AfroXLMR-Comet: Multilingual Knowledge Distillation with Attention Matching for Low-Resource languages
Joshua Sakthivel Raju, Sanjay S, Jaskaran Singh Walia, Srinivas Raghav, Vukosi Marivate
TL;DR
The paper tackles the challenge of deploying efficient multilingual transformers for low-resource African languages by introducing AfroXLMR-Comet, a highly compact student model trained via a hybrid distillation framework that combines standard knowledge distillation with a simplified attention matching mechanism. The teacher–student setup uses AfroXLMR-Large as the teacher and a 68.9M-parameter AfroXLMR-Comet as the student, achieving an approximately 88% reduction in parameters while maintaining competitive performance on AfriSenti-SemEval across five languages. The method employs mean-pooled attention matching, a two-stage task-agnostic training regime with soft targets and a projection layer to align attentions, and demonstrates strong practical benefits in terms of inference speed and memory footprint.
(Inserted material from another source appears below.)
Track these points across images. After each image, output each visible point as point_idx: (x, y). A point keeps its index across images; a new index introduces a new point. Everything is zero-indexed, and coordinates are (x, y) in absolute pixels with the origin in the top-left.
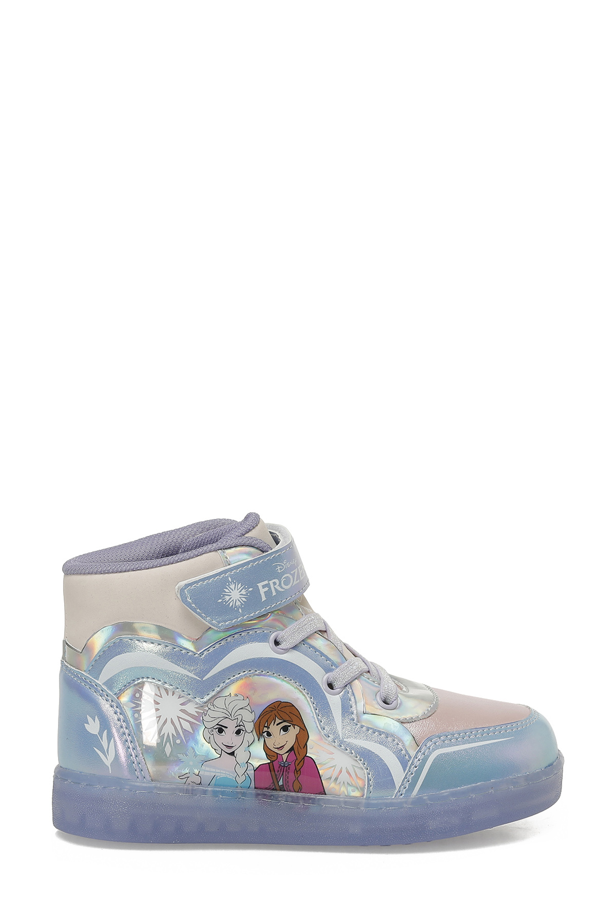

This work advances practical multilingual NLP for low-resource languages by enabling deployment-durable, efficient models with demonstrated applicability on standardized African-language sentiment tasks.
Abstract
Language model compression through knowledge distillation has emerged as a promising approach for deploying large language models in resource-constrained environments. However, existing methods often struggle to maintain performance when distilling multilingual models, especially for low-resource languages. In this paper, we present a novel hybrid distillation approach that combines traditional knowledge distillation with a simplified attention matching mechanism, specifically designed for multilingual contexts. Our method introduces an extremely compact student model architecture, significantly smaller than conventional multilingual models. We evaluate our approach on five African languages: Kinyarwanda, Swahili, Hausa, Igbo, and Yoruba. The distilled student model; AfroXLMR-Comet successfully captures both the output distribution and internal attention patterns of a larger teacher model (AfroXLMR-Large) while reducing the model size by over 85%. Experimental results demonstrate that our hybrid approach achieves competitive performance compared to the teacher model, maintaining an accuracy within 85% of the original model's performance while requiring substantially fewer computational resources. Our work provides a practical framework for deploying efficient multilingual models in resource-constrained environments, particularly benefiting applications involving African languages.